Al Ries and Jack Trout, The 22 Immutable Laws of Marketing

This doesn't mean you should be ideologically opposed to competition either. Competition in business is inevitable. If you're on to a good thing and nobody is competing with you yet, they will be soon. Just don't be the one to initiate it without necessity.

If you make anything good, you're going to have competitors, so you may as well face that. You can only avoid competition by avoiding good ideas.

Paul Graham, Startup Mistakes

A niche can make you $1 million

I'm proof that if you just pick a little niche and you provide enough value, that even in my little, tiny niche in the world, I can still make millions of dollars. Almost every niche, there's plenty of money for one person if you can make a difference as one person.

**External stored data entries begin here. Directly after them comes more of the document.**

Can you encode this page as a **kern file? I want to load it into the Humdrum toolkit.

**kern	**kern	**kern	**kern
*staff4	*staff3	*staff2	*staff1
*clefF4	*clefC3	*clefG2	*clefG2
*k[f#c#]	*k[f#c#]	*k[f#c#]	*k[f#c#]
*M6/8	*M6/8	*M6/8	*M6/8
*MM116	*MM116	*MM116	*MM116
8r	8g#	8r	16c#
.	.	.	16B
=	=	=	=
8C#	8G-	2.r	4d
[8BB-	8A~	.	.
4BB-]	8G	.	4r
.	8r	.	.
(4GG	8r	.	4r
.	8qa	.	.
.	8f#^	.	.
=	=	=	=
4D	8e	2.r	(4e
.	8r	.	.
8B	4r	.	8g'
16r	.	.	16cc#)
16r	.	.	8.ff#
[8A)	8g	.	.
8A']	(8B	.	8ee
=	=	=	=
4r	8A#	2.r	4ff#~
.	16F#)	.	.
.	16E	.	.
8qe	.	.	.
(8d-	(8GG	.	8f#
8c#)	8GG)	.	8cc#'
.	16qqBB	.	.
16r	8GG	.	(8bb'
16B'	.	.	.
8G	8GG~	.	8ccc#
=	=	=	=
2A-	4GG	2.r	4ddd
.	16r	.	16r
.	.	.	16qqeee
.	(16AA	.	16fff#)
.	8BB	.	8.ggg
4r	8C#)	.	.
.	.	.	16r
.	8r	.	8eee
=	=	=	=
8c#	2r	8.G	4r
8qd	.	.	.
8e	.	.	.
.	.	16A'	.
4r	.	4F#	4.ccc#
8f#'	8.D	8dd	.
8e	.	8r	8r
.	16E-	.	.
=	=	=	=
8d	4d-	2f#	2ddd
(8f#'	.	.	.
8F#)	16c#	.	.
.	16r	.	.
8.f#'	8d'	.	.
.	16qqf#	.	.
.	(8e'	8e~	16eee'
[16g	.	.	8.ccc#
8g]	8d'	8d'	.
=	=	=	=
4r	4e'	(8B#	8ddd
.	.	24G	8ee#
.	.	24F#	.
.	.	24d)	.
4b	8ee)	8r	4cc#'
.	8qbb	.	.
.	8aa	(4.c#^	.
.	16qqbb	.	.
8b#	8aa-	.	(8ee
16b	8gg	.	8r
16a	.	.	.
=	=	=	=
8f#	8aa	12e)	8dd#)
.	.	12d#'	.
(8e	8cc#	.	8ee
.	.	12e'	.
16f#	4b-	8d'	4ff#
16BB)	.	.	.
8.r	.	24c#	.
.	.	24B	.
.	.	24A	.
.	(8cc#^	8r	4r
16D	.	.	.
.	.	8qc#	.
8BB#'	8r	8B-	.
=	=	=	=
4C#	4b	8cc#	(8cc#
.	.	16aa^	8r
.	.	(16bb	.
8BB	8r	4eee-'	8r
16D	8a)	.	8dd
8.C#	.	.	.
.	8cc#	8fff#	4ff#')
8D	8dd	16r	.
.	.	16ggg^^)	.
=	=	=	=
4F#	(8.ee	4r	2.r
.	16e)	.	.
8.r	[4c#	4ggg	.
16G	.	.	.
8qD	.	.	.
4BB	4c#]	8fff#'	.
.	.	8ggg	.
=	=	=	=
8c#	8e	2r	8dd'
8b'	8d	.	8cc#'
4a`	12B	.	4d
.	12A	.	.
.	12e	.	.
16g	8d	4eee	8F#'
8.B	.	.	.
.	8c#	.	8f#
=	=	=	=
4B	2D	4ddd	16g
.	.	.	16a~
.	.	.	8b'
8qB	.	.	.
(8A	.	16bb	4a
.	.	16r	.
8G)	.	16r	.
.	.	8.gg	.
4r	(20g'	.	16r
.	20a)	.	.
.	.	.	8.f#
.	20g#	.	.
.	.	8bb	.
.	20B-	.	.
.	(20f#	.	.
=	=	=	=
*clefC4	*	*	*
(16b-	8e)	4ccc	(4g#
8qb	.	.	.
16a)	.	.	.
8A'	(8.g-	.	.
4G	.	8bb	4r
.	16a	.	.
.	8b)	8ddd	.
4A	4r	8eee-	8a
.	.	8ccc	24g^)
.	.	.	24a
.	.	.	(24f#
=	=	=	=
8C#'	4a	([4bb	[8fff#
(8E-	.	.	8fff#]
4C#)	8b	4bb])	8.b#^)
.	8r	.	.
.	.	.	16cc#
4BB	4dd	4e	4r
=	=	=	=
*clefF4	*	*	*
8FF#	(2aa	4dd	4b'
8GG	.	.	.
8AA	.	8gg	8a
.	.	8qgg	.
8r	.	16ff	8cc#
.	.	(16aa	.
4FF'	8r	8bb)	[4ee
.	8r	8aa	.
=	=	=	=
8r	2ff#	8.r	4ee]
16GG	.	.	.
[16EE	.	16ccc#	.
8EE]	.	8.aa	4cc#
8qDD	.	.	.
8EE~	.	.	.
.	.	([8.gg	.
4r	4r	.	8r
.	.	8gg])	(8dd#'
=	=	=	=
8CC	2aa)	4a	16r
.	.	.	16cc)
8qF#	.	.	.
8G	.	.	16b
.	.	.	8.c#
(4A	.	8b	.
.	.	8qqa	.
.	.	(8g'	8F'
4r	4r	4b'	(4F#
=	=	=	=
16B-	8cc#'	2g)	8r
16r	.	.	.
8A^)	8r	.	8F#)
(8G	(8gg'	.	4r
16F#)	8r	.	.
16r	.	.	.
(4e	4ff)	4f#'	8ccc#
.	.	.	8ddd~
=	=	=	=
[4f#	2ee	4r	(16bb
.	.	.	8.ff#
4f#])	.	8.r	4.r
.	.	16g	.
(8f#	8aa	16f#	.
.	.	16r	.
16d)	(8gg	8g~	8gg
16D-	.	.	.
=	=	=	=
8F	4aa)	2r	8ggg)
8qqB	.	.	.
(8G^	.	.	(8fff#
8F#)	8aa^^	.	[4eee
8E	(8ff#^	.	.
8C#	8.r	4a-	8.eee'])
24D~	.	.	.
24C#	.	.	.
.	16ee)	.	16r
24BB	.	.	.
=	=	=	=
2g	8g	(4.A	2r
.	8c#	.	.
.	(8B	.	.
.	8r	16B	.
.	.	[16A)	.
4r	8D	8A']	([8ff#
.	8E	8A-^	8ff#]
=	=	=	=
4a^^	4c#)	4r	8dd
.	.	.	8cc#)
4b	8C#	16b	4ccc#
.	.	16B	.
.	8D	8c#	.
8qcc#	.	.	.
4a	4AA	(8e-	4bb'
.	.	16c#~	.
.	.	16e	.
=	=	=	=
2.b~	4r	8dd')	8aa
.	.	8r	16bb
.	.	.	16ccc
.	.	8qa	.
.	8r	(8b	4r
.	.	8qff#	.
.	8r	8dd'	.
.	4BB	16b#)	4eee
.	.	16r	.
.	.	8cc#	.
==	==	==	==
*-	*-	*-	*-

Mike Perham on Indie Hackers Podcast #16

It's a common yet misguided belief that small companies = small revenue. This can be disproved with some simple maths. It's surprisingly achievable to make more than a million dollars with a small but committed customer base. Perhaps the fact it's surprising is also why we tend to assume small markets aren't worth pursuing.

How to break $1 million without many customers

How to reach niche customers

Before the internet it would have been substantially harder to build startups how I'm describing in this post. Apart from word of mouth and advertising, there weren't enough reliable channels to reach a niche of customers.

The tools available for targeting niches today are insane. It's scary how insane sometimes. If you're able to read this, you're also able to reach about half the world from the comfort of your living room without having to spend a penny (or move at all).

It's easy. Go to Reddit or Facebook and find where the audience for your product or service hangs out. Introduce yourself, tell them about what you're making for them. Get feedback, then repeat. There's no need for advertising when you can already reach your customers and have open dialogue with them. This is why the companies that do this well have the most loyal customers.

Narrow then broad

A couple of years ago I had a chat with Kieran O'Neill, CEO of thread.com. He laid out Thread's strategy for breaking into the clothing industry.

While discussing Thread's future, Kieran stood up and drew a chart on a whiteboard with a narrow bar in the centre. "This is Thread now" he said. "We selected a slice of the market – men's clothing – and we're gradually growing into it".

Then he drew a second, wider bar over the top of the narrow bar. "Once we're doing well in men's clothing we can broaden further into areas of the market. Its better to start narrow and broaden out later."

It doesn't matter if you plan to stay small forever or grow into a multi-national conglomerate. The most effective way to find inertia in the early days might be to tap into a niche. Growth can happen later.